I giudici di pace (è probabile che molti di voi ne abbiano incrociato le strade per qualche risarcimento di minor conto, e non chiamateli onorari) sono di nuovo sul sentiero di guerra. Non sarebbe un'espressione da usarsi sotto la bilancia della dea bendata, la quale predilige sostantivi, verbi e azioni meno bellicose, ma le circostanze sembrano proprio portare in quella direzione.
La magistratura di pace è stata chiamata a raccolta per sabato 11 gennaio al Centro Convegni di via Cavour a Roma, dove un'assemblea nazionale organizzata dall'Unagipa discuterà e approverà le forme della mobilitazione contro l'immobilismo - o peggio - governativo nei confronti della categoria entrata in funzione nel 1995 con un mandato quadriennale rinnovato solo due volte e poi solo annualmente.
«Vogliamo certezza della continuità del mandato, garanzie reali di indipendenza ed automia, oltre che la previdenza», sintetizza Gabriele Longo, presidente dell'Unagipa.

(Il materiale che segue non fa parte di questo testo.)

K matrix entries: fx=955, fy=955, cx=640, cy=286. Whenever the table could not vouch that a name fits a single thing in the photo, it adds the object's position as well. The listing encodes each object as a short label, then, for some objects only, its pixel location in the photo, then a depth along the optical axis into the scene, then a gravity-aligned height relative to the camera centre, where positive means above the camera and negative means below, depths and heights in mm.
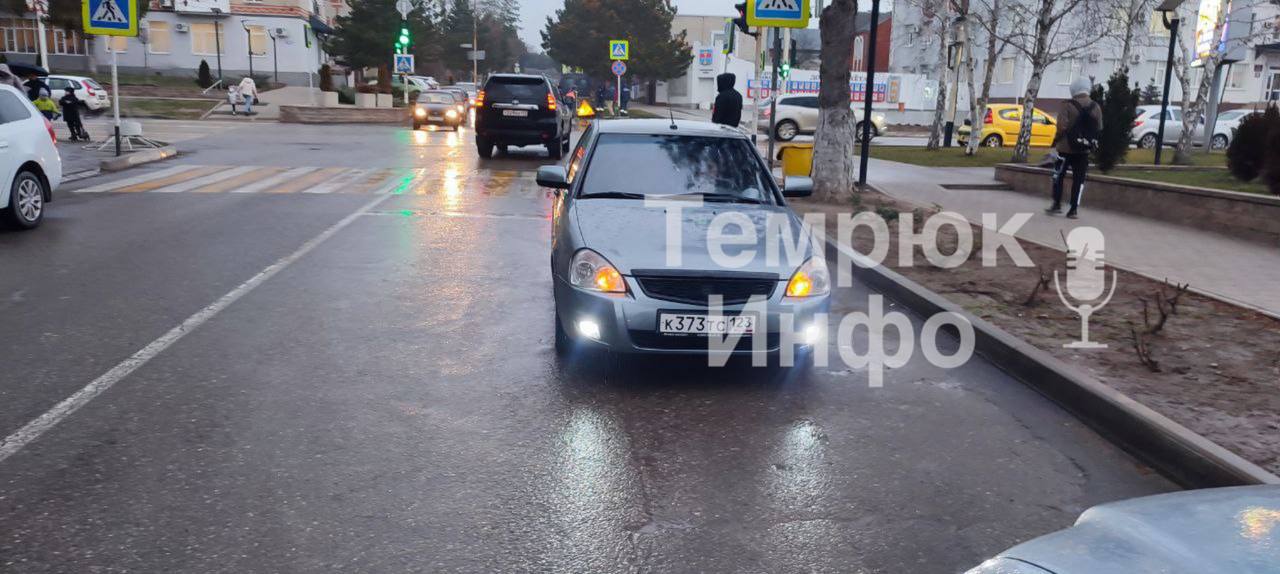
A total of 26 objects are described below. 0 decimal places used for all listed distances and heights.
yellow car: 34281 -416
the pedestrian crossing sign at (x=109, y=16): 17609 +1356
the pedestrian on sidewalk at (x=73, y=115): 23000 -625
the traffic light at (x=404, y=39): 34375 +2116
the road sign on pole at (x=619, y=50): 33812 +1914
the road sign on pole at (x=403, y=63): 35688 +1333
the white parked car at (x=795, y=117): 34625 -264
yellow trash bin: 16828 -863
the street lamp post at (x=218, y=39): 59144 +3377
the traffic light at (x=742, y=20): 18962 +1768
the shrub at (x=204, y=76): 53594 +944
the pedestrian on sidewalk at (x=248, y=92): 39750 +88
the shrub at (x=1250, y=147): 13144 -346
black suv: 21516 -270
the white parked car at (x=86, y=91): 37594 -38
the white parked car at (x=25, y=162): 10391 -818
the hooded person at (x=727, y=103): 15078 +70
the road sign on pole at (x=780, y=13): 14688 +1457
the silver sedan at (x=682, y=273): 5473 -957
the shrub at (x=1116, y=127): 15891 -141
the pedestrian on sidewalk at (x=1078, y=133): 12719 -202
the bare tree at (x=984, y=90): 26719 +732
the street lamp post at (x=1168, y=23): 18953 +1905
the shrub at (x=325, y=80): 46688 +792
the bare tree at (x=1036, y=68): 23125 +1186
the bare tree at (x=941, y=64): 30297 +1579
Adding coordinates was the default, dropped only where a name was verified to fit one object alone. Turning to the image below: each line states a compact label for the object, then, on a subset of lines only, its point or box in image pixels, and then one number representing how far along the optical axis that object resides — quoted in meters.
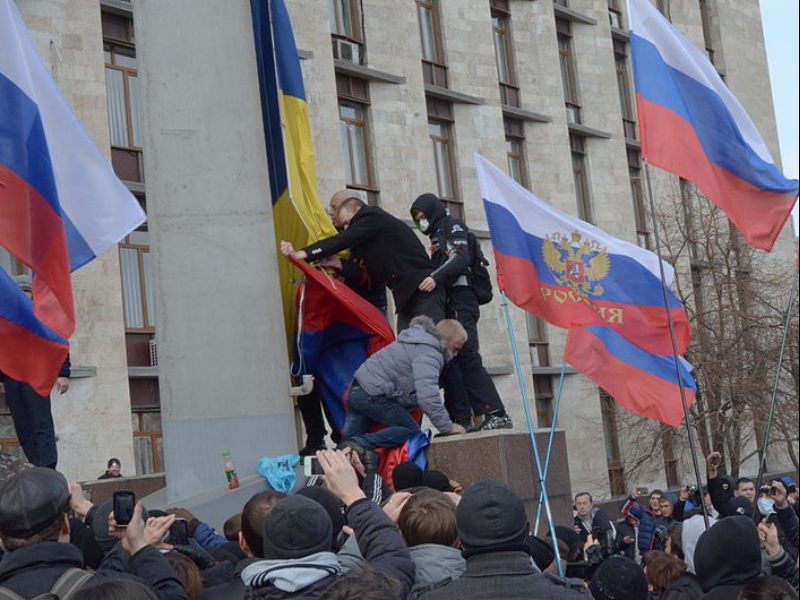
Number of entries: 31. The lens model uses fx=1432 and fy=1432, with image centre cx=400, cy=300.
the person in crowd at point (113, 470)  15.63
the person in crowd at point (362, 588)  3.70
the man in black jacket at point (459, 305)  10.23
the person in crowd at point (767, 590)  4.33
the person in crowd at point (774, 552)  6.54
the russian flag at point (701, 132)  8.93
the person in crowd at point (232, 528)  6.32
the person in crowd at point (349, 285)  9.92
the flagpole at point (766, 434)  7.05
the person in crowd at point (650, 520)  13.09
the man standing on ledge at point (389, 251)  9.73
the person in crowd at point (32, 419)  9.95
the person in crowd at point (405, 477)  7.34
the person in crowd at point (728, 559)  5.04
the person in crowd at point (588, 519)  12.42
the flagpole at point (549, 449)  9.50
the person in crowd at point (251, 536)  4.91
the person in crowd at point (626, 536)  11.88
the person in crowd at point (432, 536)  4.75
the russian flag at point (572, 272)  10.22
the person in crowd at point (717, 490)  9.15
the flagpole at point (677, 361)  7.57
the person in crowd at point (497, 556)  4.09
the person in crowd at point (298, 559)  4.36
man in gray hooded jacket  9.01
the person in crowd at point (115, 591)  3.70
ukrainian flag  9.93
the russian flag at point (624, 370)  9.91
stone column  8.66
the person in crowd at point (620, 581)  5.76
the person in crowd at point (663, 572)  6.50
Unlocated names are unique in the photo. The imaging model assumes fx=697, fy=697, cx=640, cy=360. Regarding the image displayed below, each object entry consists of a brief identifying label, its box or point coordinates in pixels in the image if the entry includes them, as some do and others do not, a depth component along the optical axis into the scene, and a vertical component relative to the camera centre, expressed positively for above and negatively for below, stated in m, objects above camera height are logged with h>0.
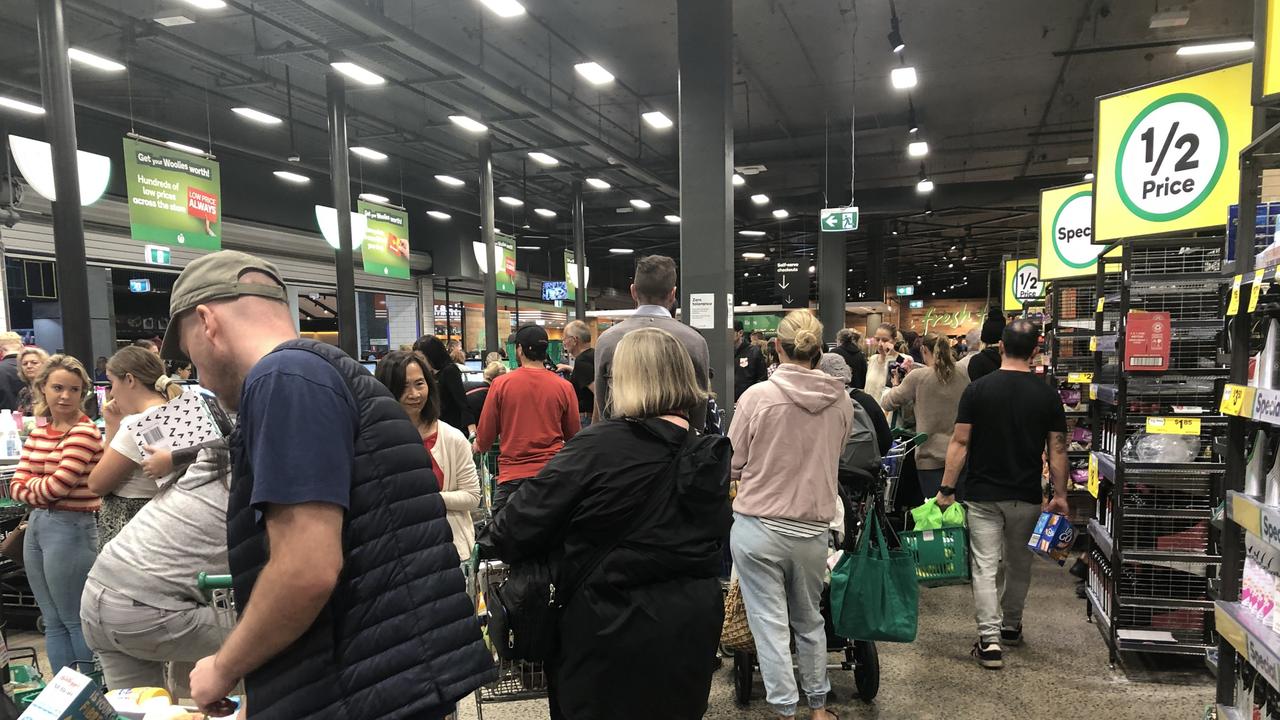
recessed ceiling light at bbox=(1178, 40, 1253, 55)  8.08 +3.12
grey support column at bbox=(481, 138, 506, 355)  13.06 +1.60
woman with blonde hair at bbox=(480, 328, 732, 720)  1.78 -0.61
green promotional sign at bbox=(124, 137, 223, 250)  7.46 +1.52
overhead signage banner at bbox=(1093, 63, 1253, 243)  3.49 +0.82
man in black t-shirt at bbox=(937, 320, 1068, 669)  3.80 -0.83
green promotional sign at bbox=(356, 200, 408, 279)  11.20 +1.41
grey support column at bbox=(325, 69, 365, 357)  9.88 +2.25
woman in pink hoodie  2.90 -0.79
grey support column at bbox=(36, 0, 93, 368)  6.01 +1.49
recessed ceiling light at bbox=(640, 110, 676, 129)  10.29 +3.00
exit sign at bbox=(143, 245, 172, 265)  11.20 +1.24
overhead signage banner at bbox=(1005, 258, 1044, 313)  11.61 +0.49
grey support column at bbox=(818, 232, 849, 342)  16.45 +0.84
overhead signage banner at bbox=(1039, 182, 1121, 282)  6.01 +0.67
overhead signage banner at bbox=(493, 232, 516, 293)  14.66 +1.25
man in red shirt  4.26 -0.58
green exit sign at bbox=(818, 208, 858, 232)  11.41 +1.56
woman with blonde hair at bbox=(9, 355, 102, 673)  3.40 -0.84
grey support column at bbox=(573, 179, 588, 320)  16.77 +1.69
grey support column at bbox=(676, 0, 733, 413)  6.54 +1.49
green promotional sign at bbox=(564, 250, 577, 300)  17.39 +1.21
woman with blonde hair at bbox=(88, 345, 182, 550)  2.92 -0.45
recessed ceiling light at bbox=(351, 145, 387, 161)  12.12 +3.10
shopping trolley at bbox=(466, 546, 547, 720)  2.22 -1.17
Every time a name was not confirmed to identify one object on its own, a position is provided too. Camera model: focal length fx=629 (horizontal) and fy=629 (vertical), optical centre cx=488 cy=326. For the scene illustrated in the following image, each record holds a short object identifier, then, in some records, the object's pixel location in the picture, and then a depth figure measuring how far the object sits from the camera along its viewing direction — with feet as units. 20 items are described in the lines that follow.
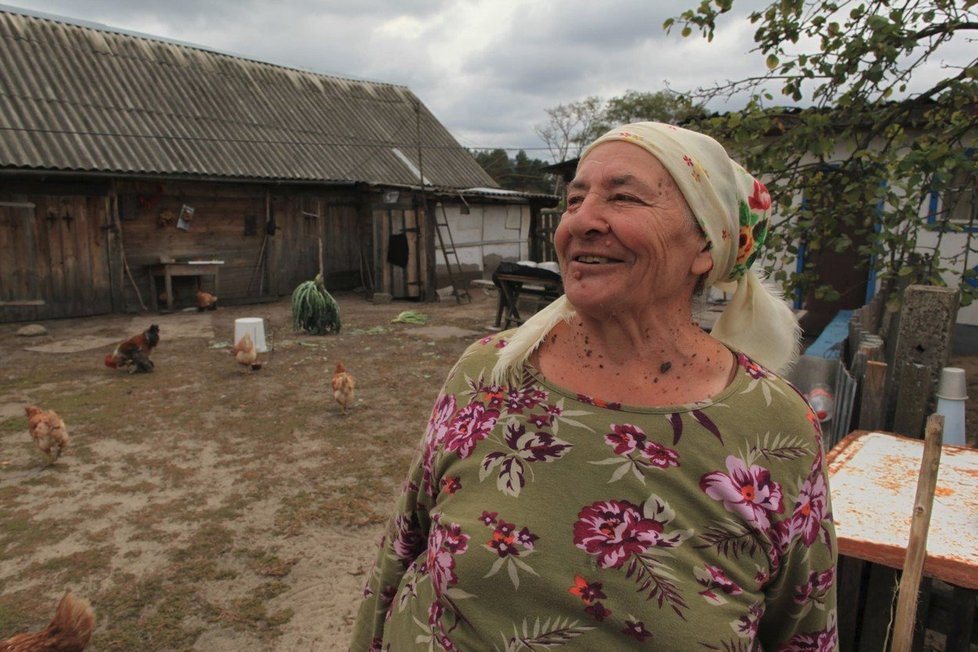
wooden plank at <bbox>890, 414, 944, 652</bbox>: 4.98
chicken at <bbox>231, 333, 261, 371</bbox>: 26.66
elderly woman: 3.69
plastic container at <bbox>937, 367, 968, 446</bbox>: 9.78
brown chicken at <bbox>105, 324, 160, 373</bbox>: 26.50
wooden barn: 38.04
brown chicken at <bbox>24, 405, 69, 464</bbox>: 16.92
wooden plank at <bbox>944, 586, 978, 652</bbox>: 6.40
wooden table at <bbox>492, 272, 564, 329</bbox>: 34.88
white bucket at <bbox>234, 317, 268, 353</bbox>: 29.04
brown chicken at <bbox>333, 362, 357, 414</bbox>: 21.56
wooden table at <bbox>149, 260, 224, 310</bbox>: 41.37
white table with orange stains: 5.83
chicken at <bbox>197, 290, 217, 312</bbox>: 42.39
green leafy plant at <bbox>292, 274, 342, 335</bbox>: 35.76
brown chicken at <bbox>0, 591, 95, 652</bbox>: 8.63
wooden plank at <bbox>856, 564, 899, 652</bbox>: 6.72
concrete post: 9.83
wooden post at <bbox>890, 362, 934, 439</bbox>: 9.87
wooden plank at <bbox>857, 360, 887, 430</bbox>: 9.65
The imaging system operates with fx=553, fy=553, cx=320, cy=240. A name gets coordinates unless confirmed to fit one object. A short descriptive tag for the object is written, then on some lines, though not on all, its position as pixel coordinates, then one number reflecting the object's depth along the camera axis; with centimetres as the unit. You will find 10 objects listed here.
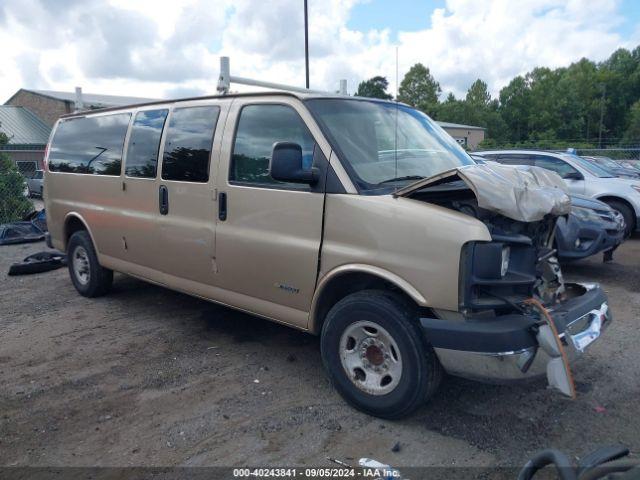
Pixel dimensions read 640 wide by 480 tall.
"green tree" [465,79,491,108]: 7844
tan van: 321
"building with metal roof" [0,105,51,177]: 3828
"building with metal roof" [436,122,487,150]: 4680
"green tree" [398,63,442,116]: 6116
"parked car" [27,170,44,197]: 2455
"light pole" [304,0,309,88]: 1323
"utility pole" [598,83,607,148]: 7525
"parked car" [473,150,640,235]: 1016
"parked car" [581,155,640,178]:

Il punto è che l'atteggiamento del dicastero da cui si aspettano collaborazione e sostegno, quello della giustizia, pare indirizzato in senso contrario. Sordi, o sarebbe meglio dire sorda?, agli appelli sempre più pressanti dei 2000 che ogni giorno ergono barricate contro l'illegalità diffusa, i rappresentanti di detto ministero hanno scelto - così spiegano nel loro comunicato i giudici di pace - di farsela addirittura con il nemico. Ovvero, di sostenere nientemeno che il disegno di legge presentato dal senatore ex pidiellino ora neoforzista Giacomo Caliendo. Tale testo, fanno notare dall'Unagipa, contiene proposte che sono state bocciate cinque volte, negli anni passati, da un consiglio dei ministri in cui lo stesso Caliendo sedeva come sottosegretario, e che furono accolte con sei settimane di sciopero della categoria. «Sono irricevibili», riassume Longo. Tutto ciò premesso per dire che, ancora una volta, la ministra Cancellieri sembra fare orecchi da mercante di fronte alle richieste di uno dei pilastri che reggono il tempio della giustizia. Perché? Ci sono motivi strutturali, funzionali ed economici per trattare questa magistratura a pesci in faccia? No. Chi ha avuto modo di osservarla durante l'incontro che ha accettato di presiedere con la categoria, ha notato che la guardasigilli in carica non pare avere una opinione propria sulle questioni che le vengono sottoposte. Piuttosto, recepisce e sottoscrive con scarso senso critico le posizioni espresse dalla burocrazia ministeriale.
Naturalmente, non c'è nulla di male in tutto ciò, se è corrispondente al vero. Anche perché descrive bene quello che è probabilmente lo spirito di un ex prefetto (chi meglio di un prefetto rappresenta l'alta burocrazia di stato?). E però, nel momento in cui la giustizia necessita di riforme di ampio respiro, dal responsabile politico del ministero si richiede forse maggiore capacità di mediazione fra le parti. Perché ciò che conviene alla burocrazia non necessariamente conviene anche al resto del paese.
Per chiudere, una nota su un argomento del tutto diverso. Poco prima di Natale, la sede distaccata di Parma del Tar Emilia Romagna (il tribunale che ha competenza a giudicare sui ricorsi contro gli atti della pubblica amministrazione) ha dato ragione a un magistrato amministrativo che chiedeva il rimborso dei tagli agli stipendi dei dirigenti pubblici stabiliti nel 2010, concedendo persino gli interessi sugli arretrati. La notizia non deve fare sobbalzare sulla sedia ma indurre a una riflessione: questo paese ha davvero bisogno della giurisdizione amministrativa, con relativi costi di stipendi, sedi, veicoli e personale? Meditiamo, senza preclusioni di sorta.